▸ DOCUMENT SECTION
————————

When you calculate the dc bias voltages required in the prelab
calculations for experiment 3, assume that beta is infinite
so the base currents of all transistors are zero.
Furthermore, remember that the impedance of all capacitors is
infinite at dc, so you can ignore the capacitors during your
dc calculations.  Furthermore, the operation of the differential
pairs and current mirrors in these circuits will be presented
in class this term.

However, the operation of the detector schematic is new and
will not be covered in class.  To help you understand
its operation and to help you do the dc bias calculations,
here is some information.

About Fig. 3.2 in experiment 3:
1.  The collector current that flows in Q9 in Figure 3.2 is
    [VCC - VBE(on)]/[R12 + 500].
2.  The collector current that flows in Q9 in Figure 3.2 also
    flows in Q8 and Q7 because Q7-Q9 along with the 500 Ohm resistors
    form a current mirror with one input and two outputs.
3.  From a dc standpoint, the collector current in Q6 is equal
    to that in Q8 and the collector current in Q5 is equal to that
    in Q7 because the dc voltage from node 1 to ground is equal to the
    dc voltage from node 4 to ground.
4.  From a dc standpoint, the collector current in Q1 is equal
    to that in Q2, and each is equal to half the collector current
    in Q6 because the dc voltage from node 8 to ground is equal
    to the dc voltage from node 10 to ground.

————————

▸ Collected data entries

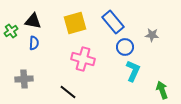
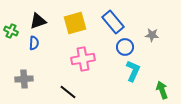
black triangle: moved 5 px right; rotated 30 degrees counterclockwise
green cross: rotated 32 degrees counterclockwise
pink cross: rotated 25 degrees counterclockwise
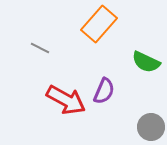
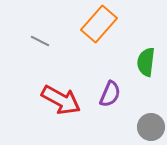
gray line: moved 7 px up
green semicircle: rotated 72 degrees clockwise
purple semicircle: moved 6 px right, 3 px down
red arrow: moved 5 px left
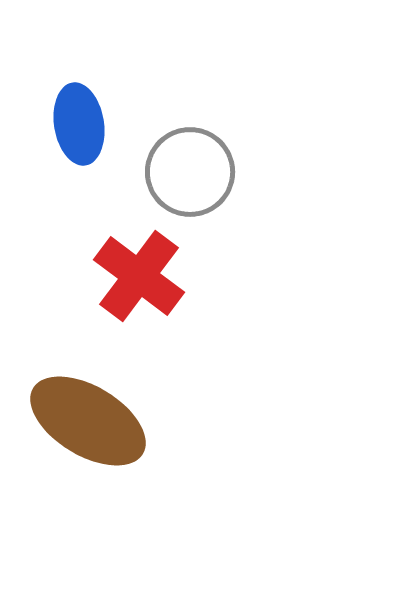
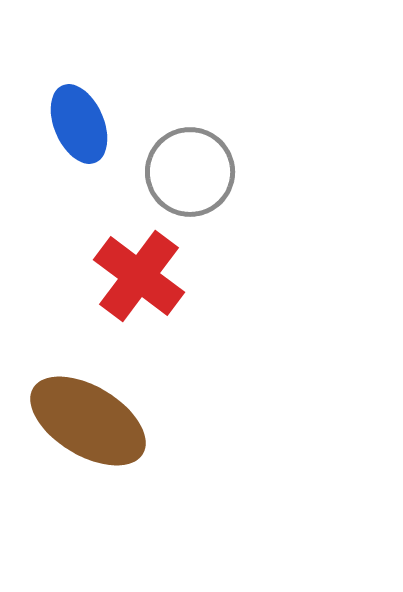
blue ellipse: rotated 14 degrees counterclockwise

————————

▸ WRITTEN EXERCISE A
Set down the part of the experiment 3 prelab note starting at "However, the operation" and ending at "is some information.", word for word.
▸ WRITTEN EXERCISE B
Answer these questions from the experiment 3 prelab note:
(i) What value of beta should be assumed in the dc bias calculations?
(ii) What is the impedance of all capacitors at dc?
(iii) What fraction of the collector current in Q6 flows as collector current in Q1?
▸ WRITTEN EXERCISE C
Write what comes next in the experiment 3 prelab note, picking up after its last sentence.

▸ EXPECTED ANSWER A
However, the operation of the detector schematic is new and
will not be covered in class.  To help you understand
its operation and to help you do the dc bias calculations,
here is some information.

▸ EXPECTED ANSWER B
(i) Beta is infinite.
(ii) It is infinite.
(iii) Half.

▸ EXPECTED ANSWER C
5.  From a dc standpoint, the collector current in Q3 is equal
    to that in Q4, and each is equal to half the collector current
    in Q5 because the dc voltage from node 8 to ground is equal
    to the dc voltage from node 10 to ground.
6.  From this information, the dc current flowing in R11 and the
    dc voltage from node 6 to ground can be calculated.

About Fig. 3.4 in experiment 3:
1.  The collector current that flows in Q5 in Figure 3.4 is
    [VCC - VBE(on)]/R33.  This is (12-0.7)/20k = 565 uA.
2.  Since Q4 and Q5 form a current mirror, the collector current
    in Q4 is equal to the collector current in Q5.
3.  From a dc standpoint, the negative feedback loop forces the
    dc voltage from node 7 to ground to equal the dc input voltage
    from node 2 to ground, 6 Volts.
4.  Then Q3 is on and conducting a current of 6V/R35.
5.  Therefore, the voltage from node 5 to ground is equal to the
    voltage from node 7 to ground plus VBE(on), 6+0.7 = 6.7 Volts.
6.  Therefore, the collector current in Q2 is 
    [VCC - 6.7]/R34 = (12-6.7)/10k = 530 uA.
7.  Note that the collector current in Q2 is almost equal to the
    collector current in Q4.  Therefore the collector current in Q1
    is small.
8.  So the collector current in Q1 is the collector current in Q4
    minus the collector current in Q2, 565 - 530 = 35 uA.
9.  Now when the voltage between node 2 and ground rises,
    the collector current in Q1 increases.  Therefore, the collector
    current in Q2 decreases.  As a result, the voltage from node 5
    to ground increases, which increases the voltage from node 7
    to ground.  In other words, the output follows the input when
    the input is rising.
10. On the other hand, when the voltage between node 2 and ground falls,
    the collector current in Q1 decreases.  Therefore, the collector
    current in Q2 increases.  As a result, the voltage from node 5
    to ground decreases.  At the same time, C32 tends to hold the
    voltage from node 7 to ground high.  (C32 is only discharged by
    R35.)  Q3 turns off when the base-emitter voltage of Q3 drops
    below VBE(on), about 0.7 Volts.  Since Q1, Q2, and R34 provide
    gain between node 2 and node 5, the decrease in the input voltage
    required to turn off Q3 is small.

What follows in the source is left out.